Algo un poco diferente me pasó cuando empecé a escuchar a Broadcast. Tengo que admitir que lo que primero me cautivó de este dúo británico fue la gráfica de las portadas de sus discos, como en muchas otras ocasiones me pasó con otras bandas. Sin embargo, al conocer su música, comprendí que se alejaban un poco de los estereotipos del género, lo que los hacía superarse y ofrecer una propuesta más interesante que la media de sus congéneres. Me gustaron lo suficiente como para rastrear cada uno de sus simples y cada uno de sus álbumes. No eran tantos, pero algunos fueron difíciles de conseguir porque los vendían solo en sus recitales o en su página de internet. Como no iba a ir hasta el Reino Unido para comprárselos, recurrí a mi computadora y a mi paciencia.

:: REGISTROS PROPORCIONADOS ::

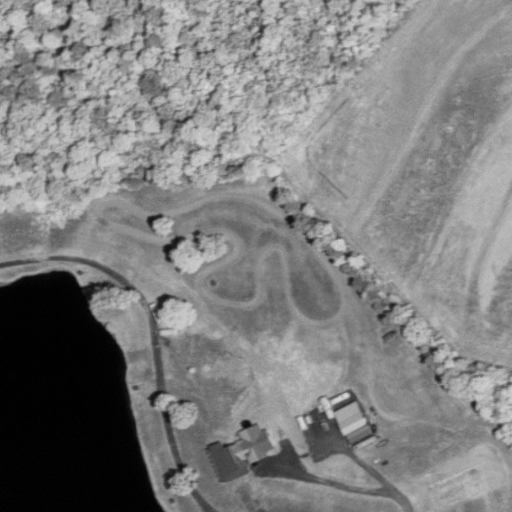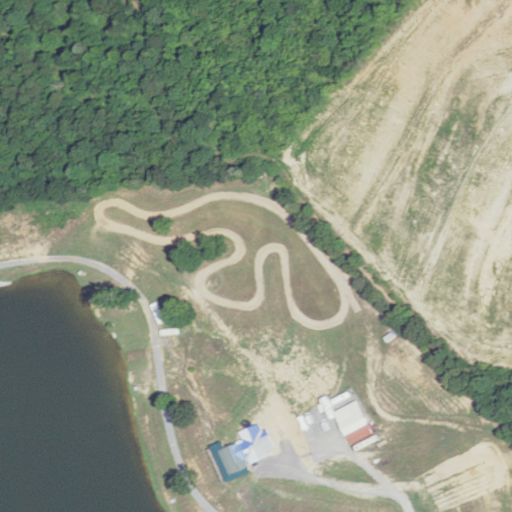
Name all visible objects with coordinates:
building: (236, 460)
road: (311, 469)
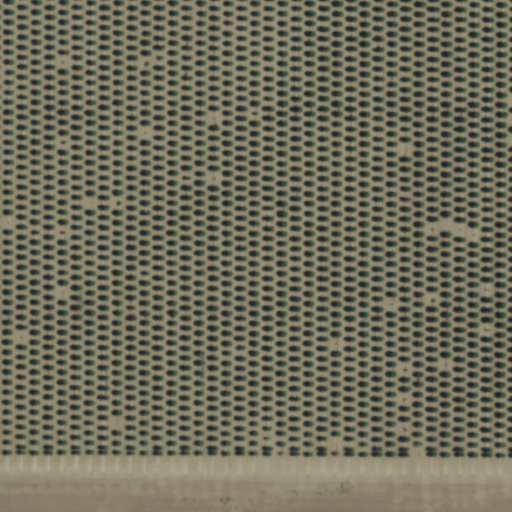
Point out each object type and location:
crop: (256, 255)
road: (256, 469)
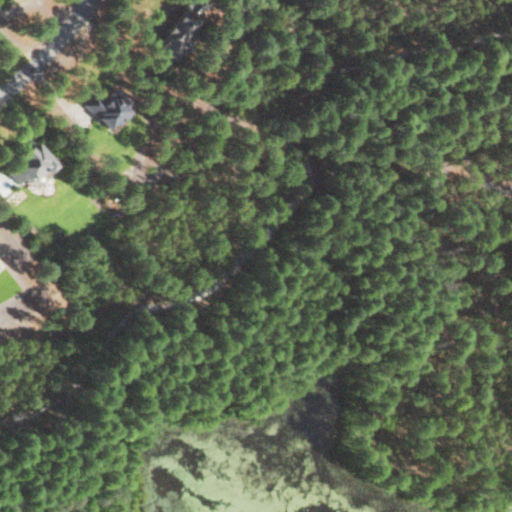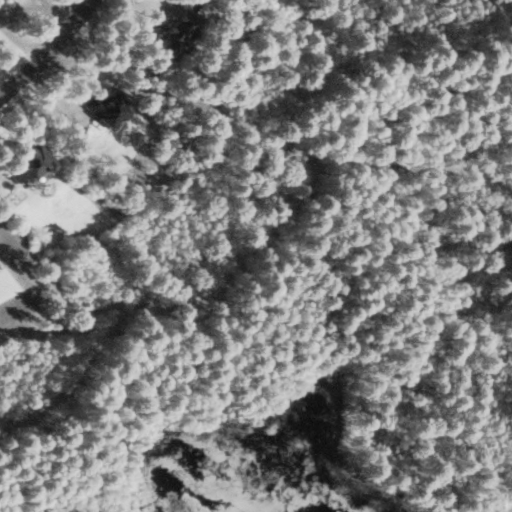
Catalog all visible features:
building: (179, 33)
road: (46, 49)
building: (108, 105)
building: (31, 162)
park: (276, 272)
road: (224, 278)
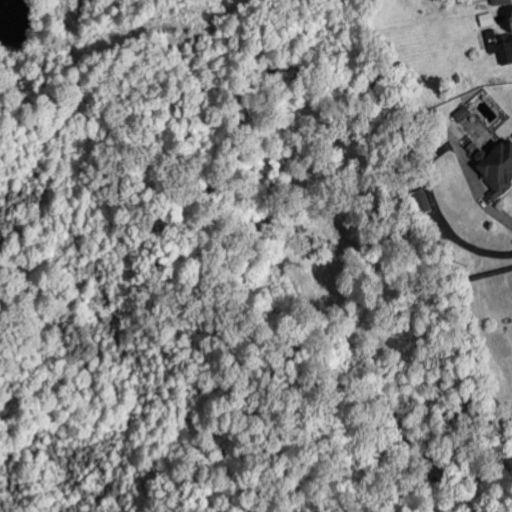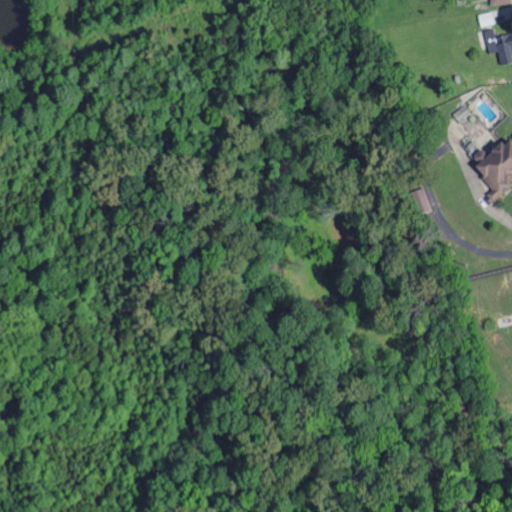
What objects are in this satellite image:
building: (487, 18)
building: (501, 43)
park: (485, 502)
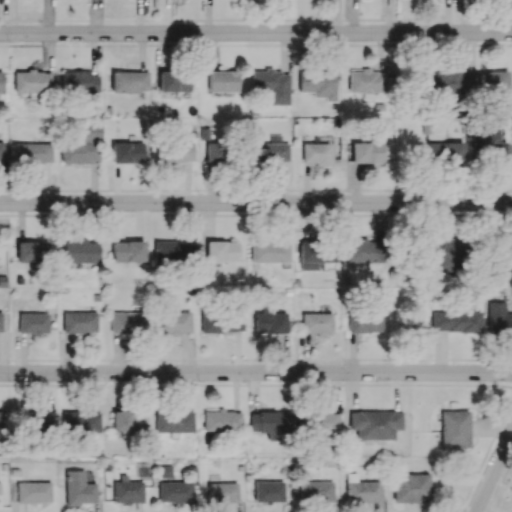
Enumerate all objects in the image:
road: (256, 37)
building: (31, 81)
building: (129, 81)
building: (173, 81)
building: (222, 81)
building: (1, 82)
building: (79, 82)
building: (366, 82)
building: (439, 83)
building: (485, 83)
building: (318, 84)
building: (272, 85)
building: (82, 145)
building: (488, 145)
building: (1, 151)
building: (444, 151)
building: (127, 152)
building: (174, 152)
building: (213, 152)
building: (376, 152)
building: (32, 153)
building: (271, 153)
building: (313, 153)
road: (256, 207)
building: (31, 251)
building: (127, 251)
building: (174, 251)
building: (221, 251)
building: (269, 251)
building: (364, 251)
building: (80, 252)
building: (445, 253)
building: (314, 255)
building: (506, 255)
building: (498, 318)
building: (79, 321)
building: (222, 321)
building: (364, 321)
building: (455, 321)
building: (0, 322)
building: (33, 322)
building: (126, 322)
building: (174, 322)
building: (269, 322)
building: (316, 322)
road: (256, 376)
building: (35, 420)
building: (221, 420)
building: (127, 421)
building: (316, 421)
building: (173, 422)
building: (79, 423)
building: (269, 423)
building: (374, 424)
building: (454, 428)
road: (493, 473)
building: (411, 487)
building: (78, 488)
building: (363, 489)
building: (316, 490)
building: (31, 491)
building: (127, 491)
building: (269, 491)
building: (175, 492)
building: (222, 492)
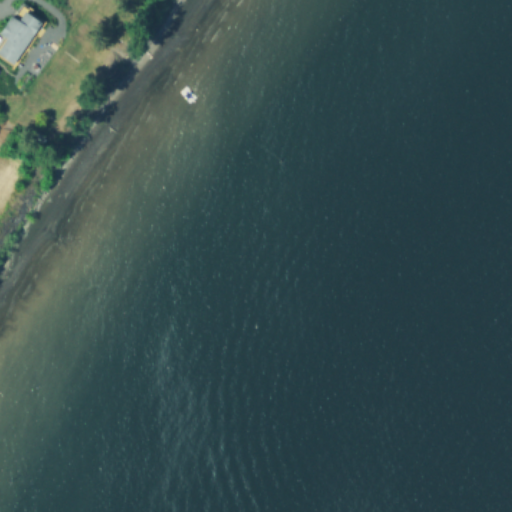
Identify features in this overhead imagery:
building: (10, 5)
building: (16, 34)
building: (19, 36)
building: (0, 69)
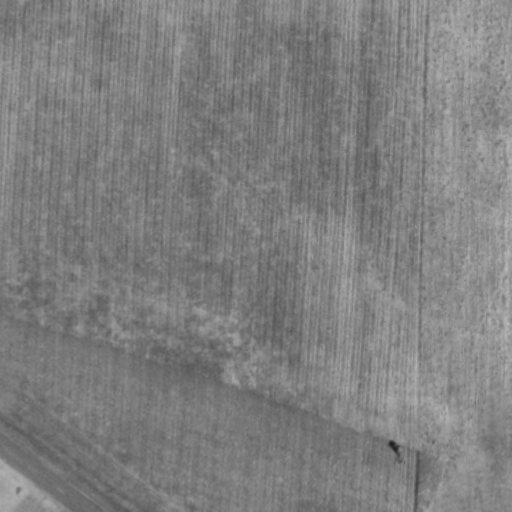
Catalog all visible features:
road: (46, 477)
road: (74, 506)
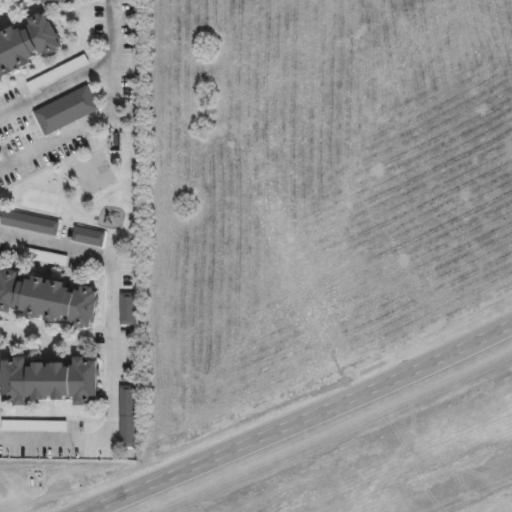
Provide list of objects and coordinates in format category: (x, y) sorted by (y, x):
building: (58, 1)
building: (26, 44)
building: (28, 48)
road: (82, 73)
building: (59, 74)
building: (64, 110)
building: (65, 112)
road: (79, 127)
building: (28, 222)
building: (87, 236)
building: (88, 238)
road: (110, 291)
building: (48, 297)
building: (48, 299)
building: (125, 308)
building: (49, 381)
building: (125, 415)
road: (301, 418)
road: (55, 440)
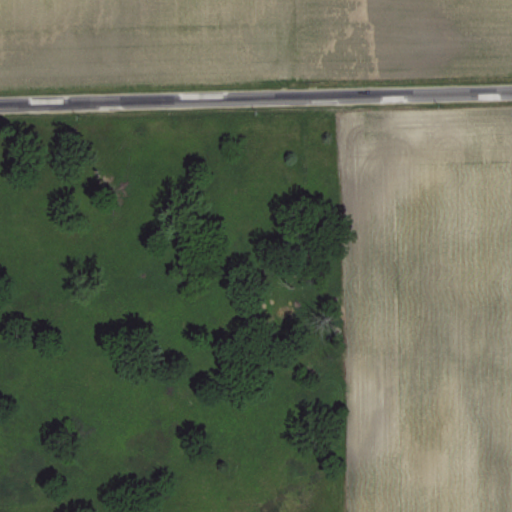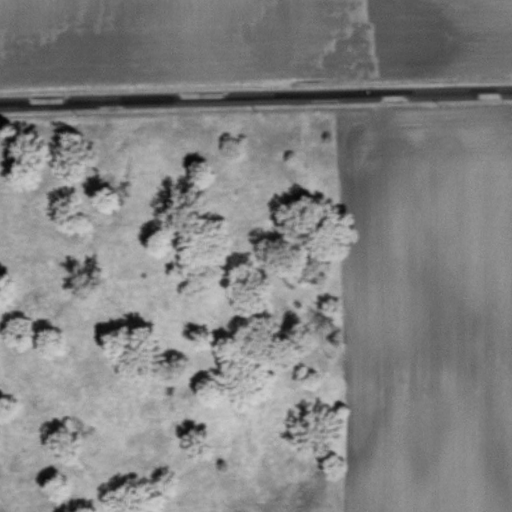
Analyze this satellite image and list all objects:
road: (256, 97)
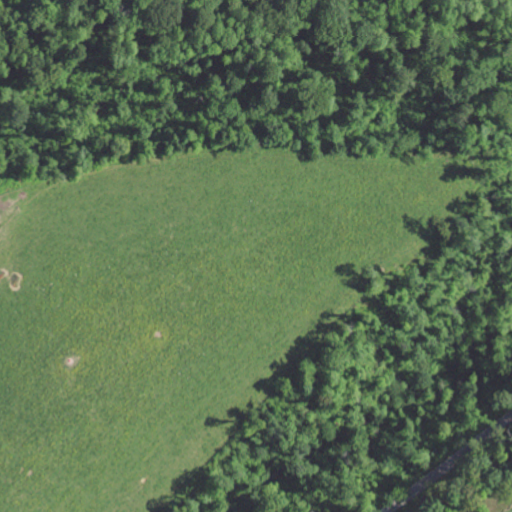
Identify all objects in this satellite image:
road: (451, 465)
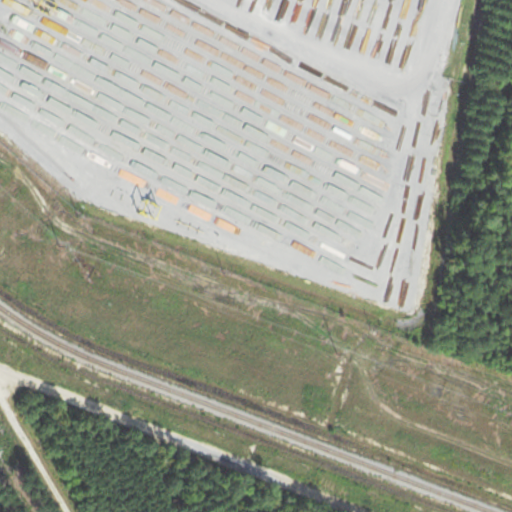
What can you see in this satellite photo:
road: (357, 73)
railway: (243, 417)
road: (41, 430)
road: (216, 443)
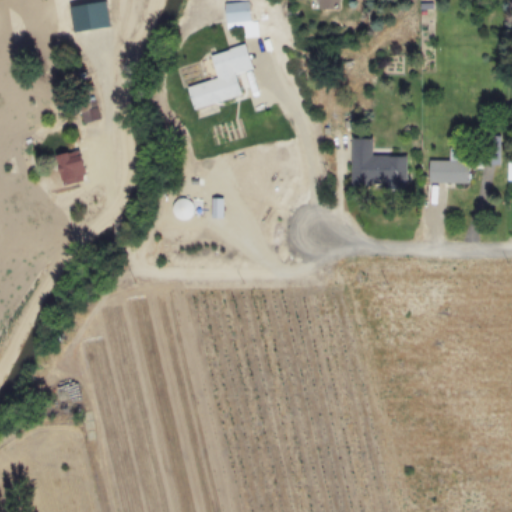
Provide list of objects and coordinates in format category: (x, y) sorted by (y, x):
building: (327, 3)
building: (236, 12)
building: (65, 23)
building: (220, 76)
building: (490, 149)
road: (308, 157)
building: (374, 165)
building: (70, 166)
building: (450, 166)
building: (509, 170)
road: (123, 202)
road: (295, 275)
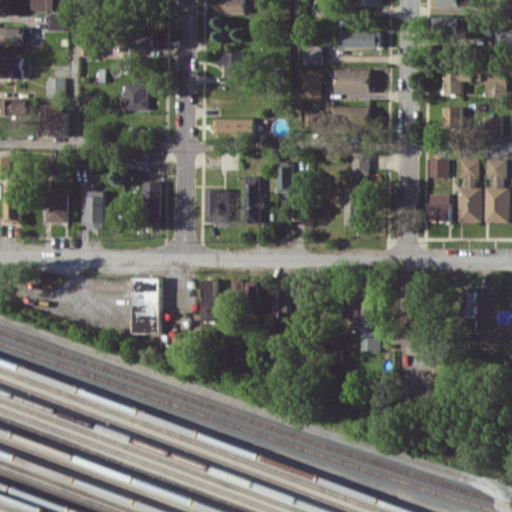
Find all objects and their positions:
building: (369, 2)
building: (452, 2)
building: (49, 5)
building: (232, 6)
building: (57, 21)
building: (452, 23)
building: (12, 34)
building: (29, 34)
building: (361, 38)
building: (502, 38)
building: (88, 44)
building: (312, 54)
building: (233, 62)
building: (11, 66)
road: (74, 72)
road: (296, 72)
building: (354, 79)
building: (458, 80)
building: (496, 83)
building: (312, 84)
building: (57, 86)
building: (137, 95)
building: (16, 105)
building: (315, 114)
building: (353, 114)
building: (453, 114)
building: (55, 119)
building: (491, 123)
building: (236, 125)
road: (184, 128)
road: (407, 130)
road: (255, 145)
building: (140, 160)
building: (5, 163)
building: (58, 163)
building: (438, 166)
building: (285, 178)
building: (252, 190)
building: (470, 191)
building: (497, 191)
building: (154, 200)
building: (13, 201)
building: (216, 203)
building: (356, 204)
building: (59, 205)
building: (439, 205)
building: (97, 208)
road: (256, 257)
building: (237, 285)
building: (252, 286)
building: (303, 294)
building: (210, 300)
building: (471, 303)
building: (148, 304)
building: (351, 305)
building: (284, 306)
building: (372, 318)
railway: (254, 419)
railway: (252, 429)
railway: (208, 435)
railway: (189, 442)
railway: (180, 445)
railway: (169, 449)
railway: (157, 454)
railway: (142, 459)
railway: (129, 464)
railway: (116, 469)
railway: (100, 474)
railway: (84, 480)
railway: (69, 486)
railway: (55, 490)
railway: (40, 497)
railway: (24, 502)
railway: (9, 508)
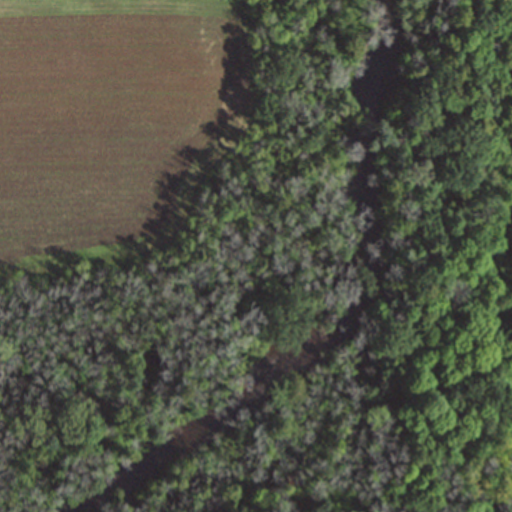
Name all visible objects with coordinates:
river: (379, 307)
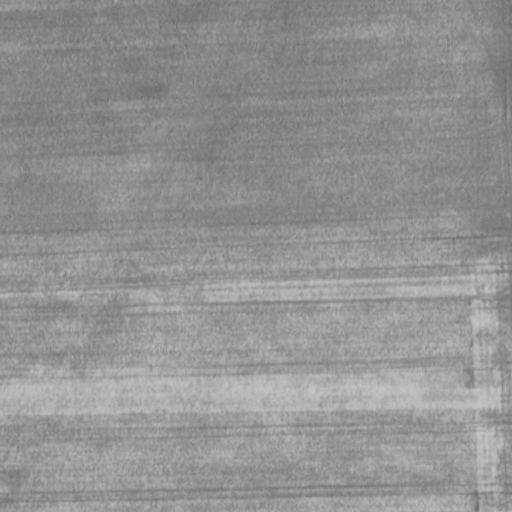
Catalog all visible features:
crop: (256, 256)
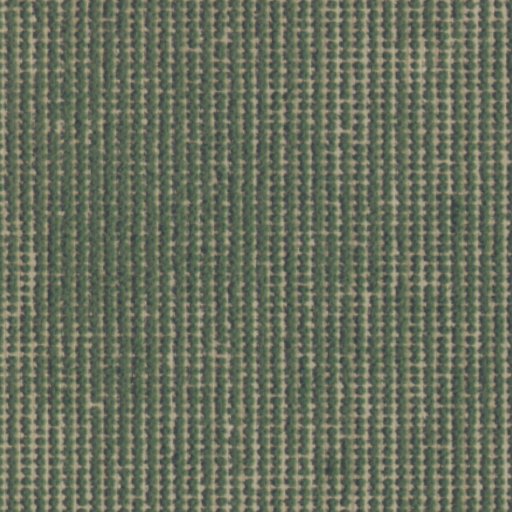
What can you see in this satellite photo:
crop: (256, 256)
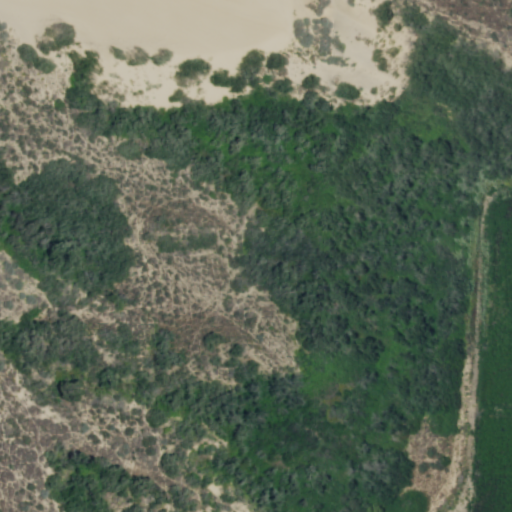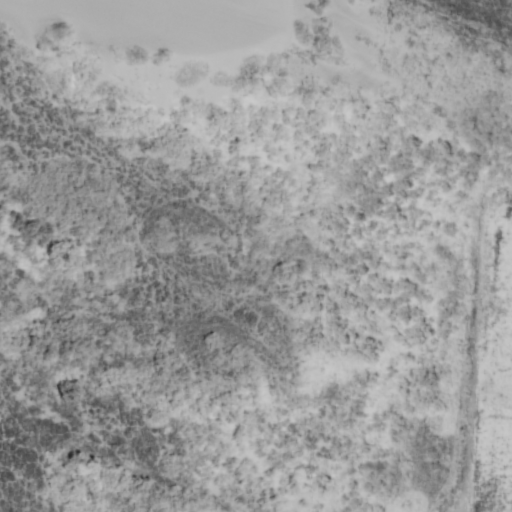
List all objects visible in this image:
park: (256, 256)
crop: (500, 304)
crop: (495, 462)
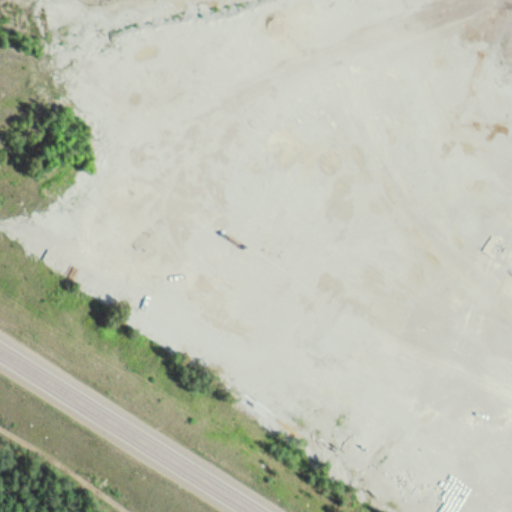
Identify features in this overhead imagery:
road: (123, 432)
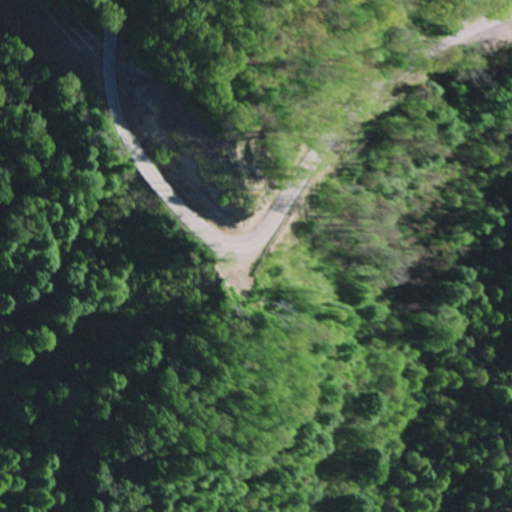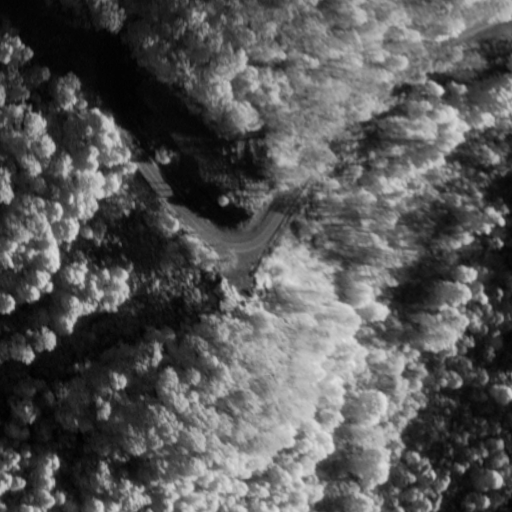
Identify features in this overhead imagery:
road: (262, 228)
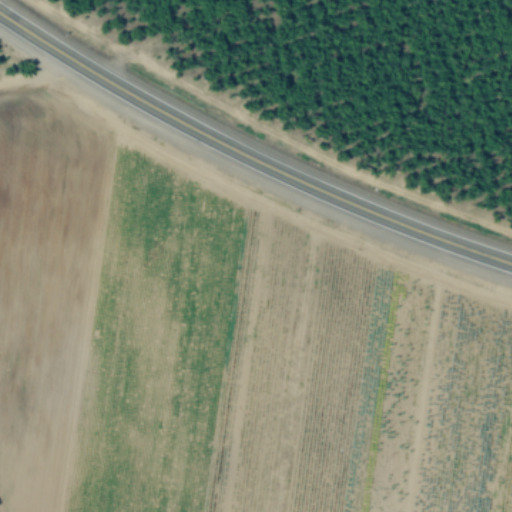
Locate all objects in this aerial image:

:: EJERCICIO ::
Transcribe del fragmento sobre Broadcast el pasaje que va desde "Algo un poco" hasta "a mi paciencia.". Los registros no hacen falta para resolver el ejercicio.

:: ESPACIO DE RESPUESTA ::
Algo un poco diferente me pasó cuando empecé a escuchar a Broadcast. Tengo que admitir que lo que primero me cautivó de este dúo británico fue la gráfica de las portadas de sus discos, como en muchas otras ocasiones me pasó con otras bandas. Sin embargo, al conocer su música, comprendí que se alejaban un poco de los estereotipos del género, lo que los hacía superarse y ofrecer una propuesta más interesante que la media de sus congéneres. Me gustaron lo suficiente como para rastrear cada uno de sus simples y cada uno de sus álbumes. No eran tantos, pero algunos fueron difíciles de conseguir porque los vendían solo en sus recitales o en su página de internet. Como no iba a ir hasta el Reino Unido para comprárselos, recurrí a mi computadora y a mi paciencia.